**PROBLEM DESCRIPTION:** Extract, from the records beneath this instruction, each line that contains the word "GitHub".

########################################

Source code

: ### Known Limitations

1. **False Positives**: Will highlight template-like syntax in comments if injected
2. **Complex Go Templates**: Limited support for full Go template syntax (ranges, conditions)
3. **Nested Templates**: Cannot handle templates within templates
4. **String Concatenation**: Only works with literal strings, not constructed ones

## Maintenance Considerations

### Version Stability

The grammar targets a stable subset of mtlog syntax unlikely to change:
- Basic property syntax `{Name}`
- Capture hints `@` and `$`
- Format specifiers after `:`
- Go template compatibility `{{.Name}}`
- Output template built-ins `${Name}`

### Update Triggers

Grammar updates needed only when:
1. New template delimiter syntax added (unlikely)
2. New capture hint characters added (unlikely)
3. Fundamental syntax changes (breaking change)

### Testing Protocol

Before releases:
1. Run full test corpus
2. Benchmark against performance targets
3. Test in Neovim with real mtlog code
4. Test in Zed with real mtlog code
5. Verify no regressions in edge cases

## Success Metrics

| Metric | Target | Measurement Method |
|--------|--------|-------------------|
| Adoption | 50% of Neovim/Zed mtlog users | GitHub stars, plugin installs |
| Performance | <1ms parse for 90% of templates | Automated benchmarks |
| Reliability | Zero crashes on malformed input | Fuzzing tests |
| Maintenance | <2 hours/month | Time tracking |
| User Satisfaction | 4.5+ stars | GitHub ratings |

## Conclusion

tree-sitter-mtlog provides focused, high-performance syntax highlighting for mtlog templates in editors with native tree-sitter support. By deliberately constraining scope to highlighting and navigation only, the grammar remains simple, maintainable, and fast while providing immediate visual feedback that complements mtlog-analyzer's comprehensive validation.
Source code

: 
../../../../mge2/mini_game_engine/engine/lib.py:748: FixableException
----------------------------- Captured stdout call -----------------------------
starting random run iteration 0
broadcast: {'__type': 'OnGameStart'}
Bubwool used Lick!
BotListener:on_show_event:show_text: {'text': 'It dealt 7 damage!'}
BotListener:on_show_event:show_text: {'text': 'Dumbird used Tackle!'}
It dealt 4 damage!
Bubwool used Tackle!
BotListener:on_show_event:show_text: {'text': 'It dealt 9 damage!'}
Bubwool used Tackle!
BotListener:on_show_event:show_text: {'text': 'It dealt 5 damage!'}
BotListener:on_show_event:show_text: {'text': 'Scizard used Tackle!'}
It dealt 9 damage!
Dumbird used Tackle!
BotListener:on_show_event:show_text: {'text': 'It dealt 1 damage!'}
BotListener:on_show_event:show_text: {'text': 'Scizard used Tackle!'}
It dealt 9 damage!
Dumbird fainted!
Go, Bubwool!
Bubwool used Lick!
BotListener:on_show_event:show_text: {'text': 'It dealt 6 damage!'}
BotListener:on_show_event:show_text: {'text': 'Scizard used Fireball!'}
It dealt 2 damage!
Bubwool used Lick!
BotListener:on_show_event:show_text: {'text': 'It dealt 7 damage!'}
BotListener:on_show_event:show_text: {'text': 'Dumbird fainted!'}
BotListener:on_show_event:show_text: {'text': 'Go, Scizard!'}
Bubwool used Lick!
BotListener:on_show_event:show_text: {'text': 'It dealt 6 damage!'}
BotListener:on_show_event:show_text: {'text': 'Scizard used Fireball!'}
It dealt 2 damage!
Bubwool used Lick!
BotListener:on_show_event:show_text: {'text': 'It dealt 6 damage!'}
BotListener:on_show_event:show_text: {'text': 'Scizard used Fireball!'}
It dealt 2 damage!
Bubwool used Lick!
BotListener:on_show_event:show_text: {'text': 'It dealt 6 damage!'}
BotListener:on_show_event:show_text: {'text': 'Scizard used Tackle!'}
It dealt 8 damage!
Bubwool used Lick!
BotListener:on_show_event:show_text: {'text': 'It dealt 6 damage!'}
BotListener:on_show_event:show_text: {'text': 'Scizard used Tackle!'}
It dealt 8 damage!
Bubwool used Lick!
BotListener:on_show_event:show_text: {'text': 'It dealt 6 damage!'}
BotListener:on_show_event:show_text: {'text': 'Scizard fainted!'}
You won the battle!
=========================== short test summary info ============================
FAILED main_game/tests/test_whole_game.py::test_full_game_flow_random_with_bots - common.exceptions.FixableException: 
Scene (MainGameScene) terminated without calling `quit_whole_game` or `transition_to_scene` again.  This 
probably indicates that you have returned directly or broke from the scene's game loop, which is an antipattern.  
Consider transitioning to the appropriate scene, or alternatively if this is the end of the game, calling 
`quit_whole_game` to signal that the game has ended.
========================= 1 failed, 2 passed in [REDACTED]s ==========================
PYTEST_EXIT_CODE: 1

########################################

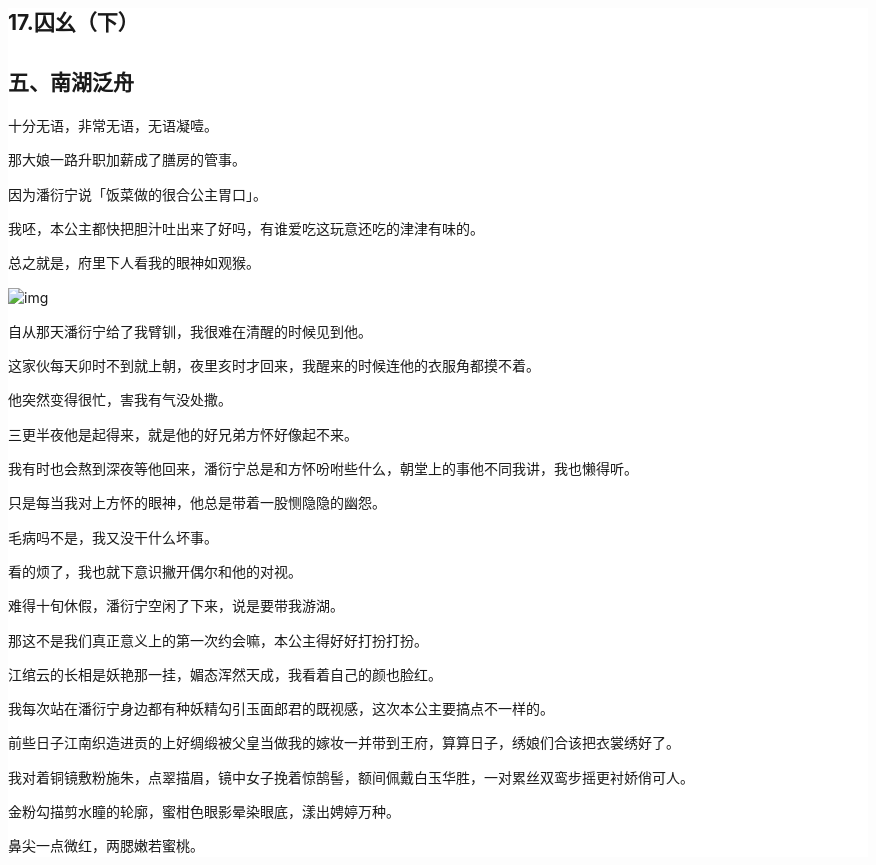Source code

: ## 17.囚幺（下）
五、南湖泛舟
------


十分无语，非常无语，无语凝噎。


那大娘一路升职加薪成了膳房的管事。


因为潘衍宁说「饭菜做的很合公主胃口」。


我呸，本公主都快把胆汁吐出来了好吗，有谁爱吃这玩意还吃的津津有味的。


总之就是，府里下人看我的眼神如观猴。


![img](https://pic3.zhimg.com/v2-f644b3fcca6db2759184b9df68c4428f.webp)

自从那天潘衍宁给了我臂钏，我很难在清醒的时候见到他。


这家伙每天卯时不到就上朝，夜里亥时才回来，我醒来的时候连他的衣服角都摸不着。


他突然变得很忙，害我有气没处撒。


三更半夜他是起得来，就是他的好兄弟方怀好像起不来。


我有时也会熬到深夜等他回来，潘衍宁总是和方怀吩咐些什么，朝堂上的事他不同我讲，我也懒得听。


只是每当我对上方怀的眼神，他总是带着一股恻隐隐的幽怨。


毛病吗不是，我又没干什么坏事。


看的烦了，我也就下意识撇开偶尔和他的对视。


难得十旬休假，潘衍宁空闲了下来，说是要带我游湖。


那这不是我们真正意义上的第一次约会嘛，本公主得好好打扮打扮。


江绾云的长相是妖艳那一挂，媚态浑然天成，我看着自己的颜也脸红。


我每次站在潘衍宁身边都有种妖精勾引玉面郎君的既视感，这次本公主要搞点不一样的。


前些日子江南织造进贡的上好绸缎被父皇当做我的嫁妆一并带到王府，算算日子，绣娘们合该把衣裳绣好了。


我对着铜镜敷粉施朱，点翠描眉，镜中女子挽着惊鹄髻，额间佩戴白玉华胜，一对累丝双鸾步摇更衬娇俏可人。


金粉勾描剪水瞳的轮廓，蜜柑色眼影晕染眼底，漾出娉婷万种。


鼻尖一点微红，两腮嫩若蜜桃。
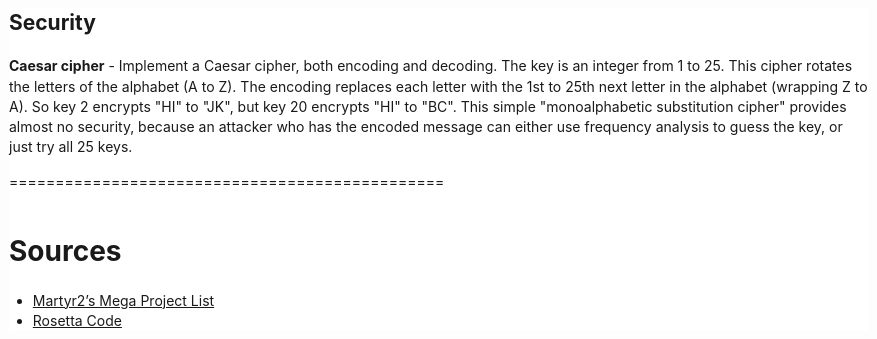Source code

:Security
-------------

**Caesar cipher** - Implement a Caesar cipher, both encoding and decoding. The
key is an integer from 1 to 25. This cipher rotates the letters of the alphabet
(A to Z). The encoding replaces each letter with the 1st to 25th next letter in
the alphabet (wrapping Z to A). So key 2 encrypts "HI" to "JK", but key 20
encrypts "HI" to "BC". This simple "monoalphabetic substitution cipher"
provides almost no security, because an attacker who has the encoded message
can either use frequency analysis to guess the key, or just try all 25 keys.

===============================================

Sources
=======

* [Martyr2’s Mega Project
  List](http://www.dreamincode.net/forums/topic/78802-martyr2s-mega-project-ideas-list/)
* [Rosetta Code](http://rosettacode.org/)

########################################

**SOLVED PROBLEM:**
| Adoption | 50% of Neovim/Zed mtlog users | GitHub stars, plugin installs |
| User Satisfaction | 4.5+ stars | GitHub ratings |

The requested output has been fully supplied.